## Exercise brief
Return, unchanged, every line starting at the one with "- laptop [601,750,722,858]" and running through the last line of the material below, with nothing else added.

START Provided records

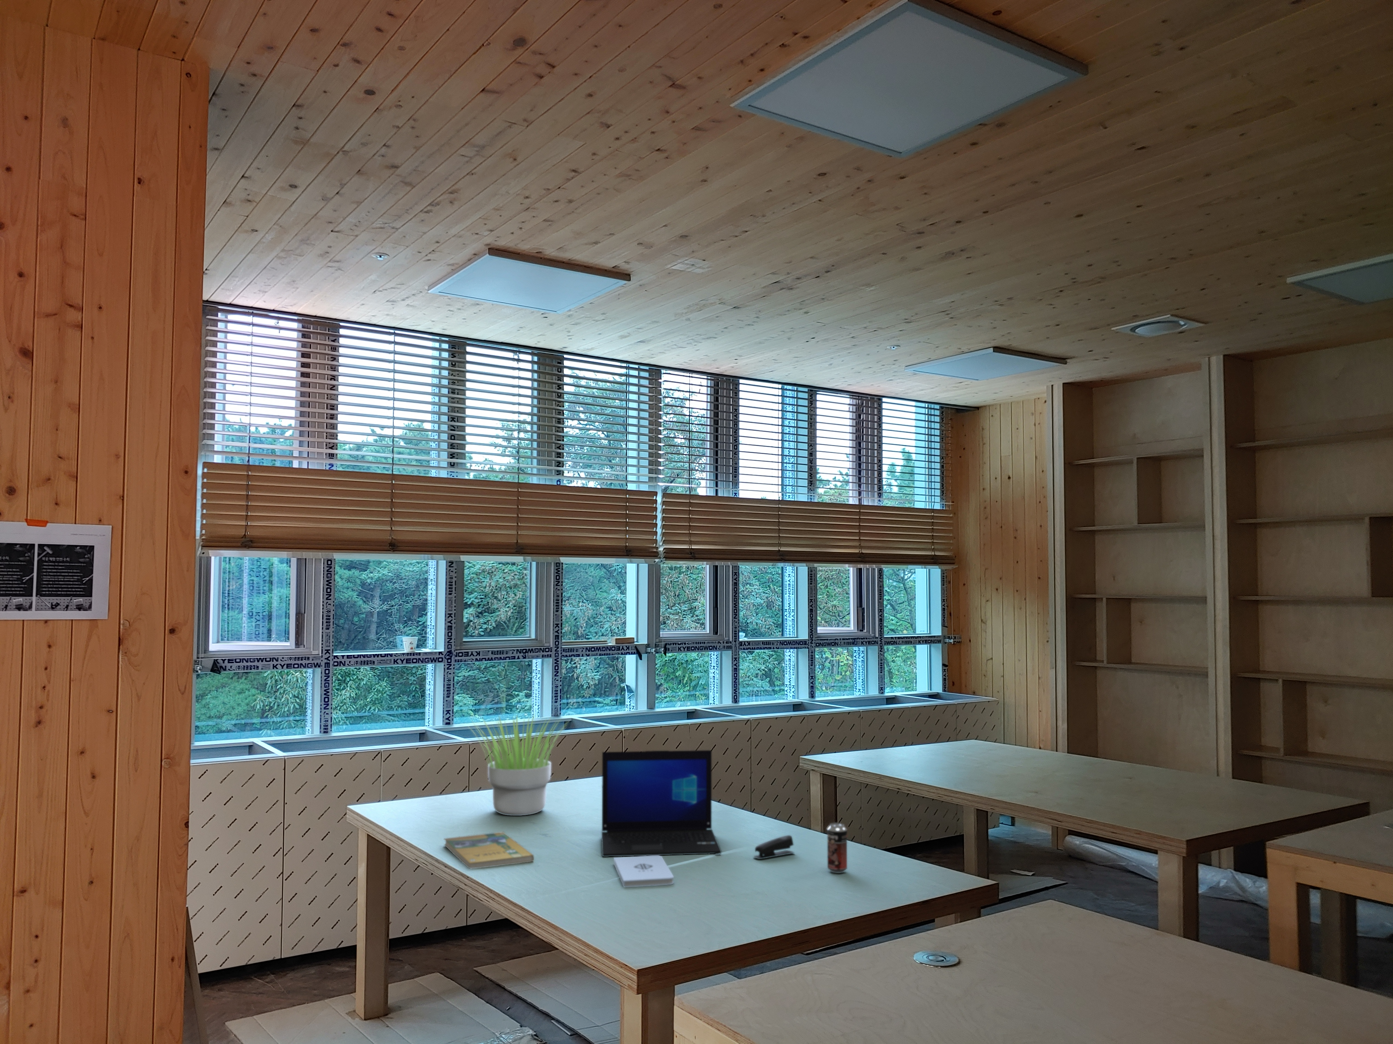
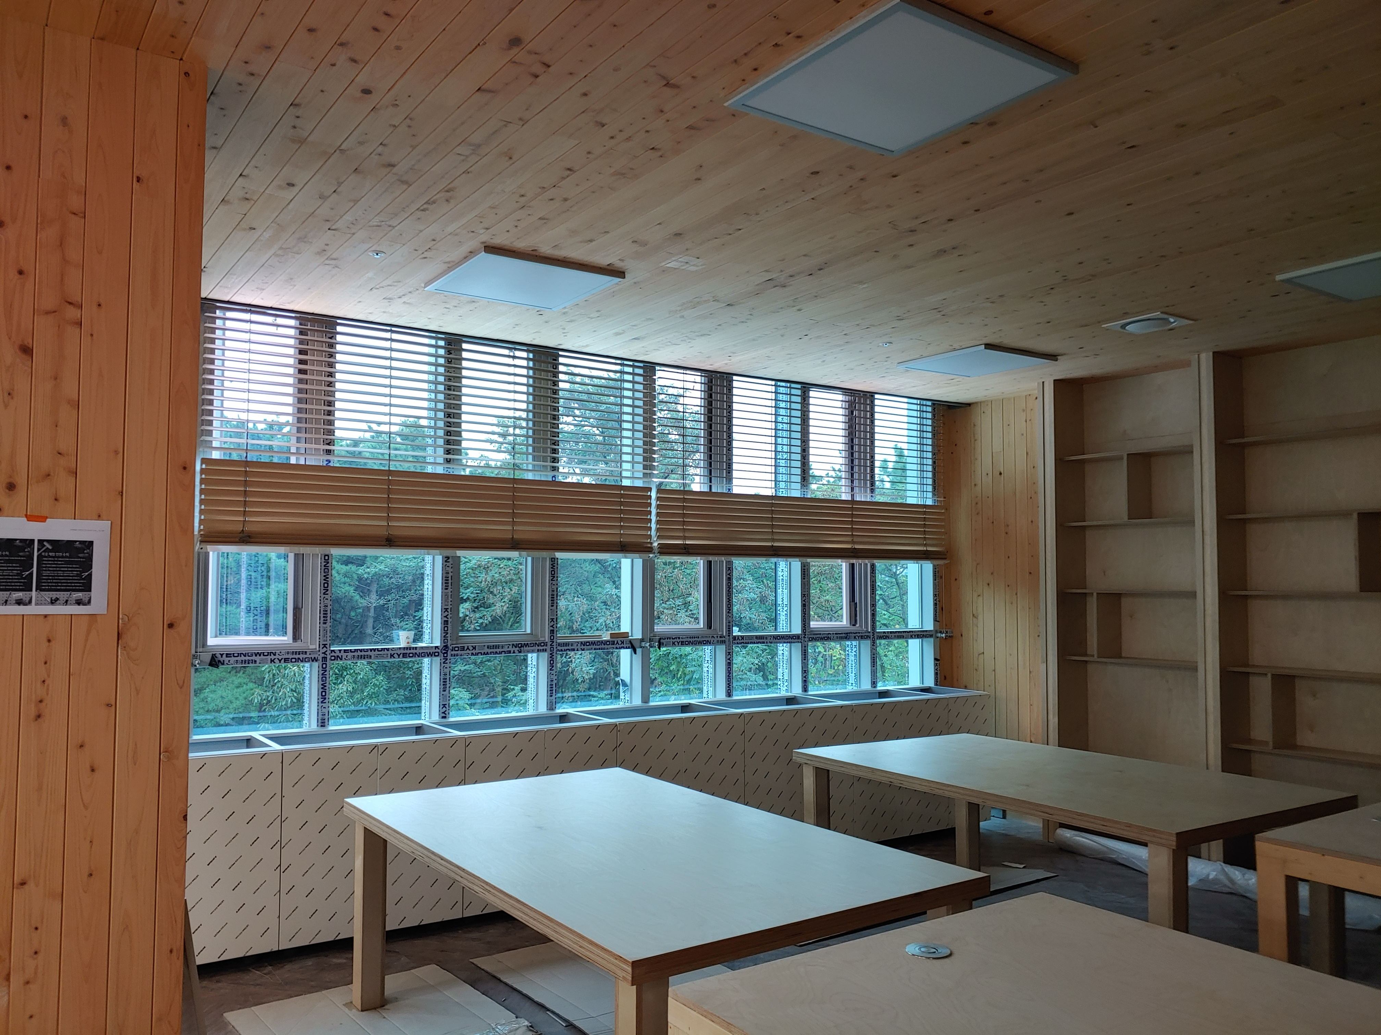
- notepad [613,855,675,887]
- beverage can [827,822,848,873]
- stapler [752,835,795,860]
- laptop [601,750,722,858]
- potted plant [465,713,570,816]
- booklet [443,831,534,869]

END Provided records

## Exercise output
- laptop [601,750,722,858]
- potted plant [465,713,570,816]
- booklet [443,831,534,869]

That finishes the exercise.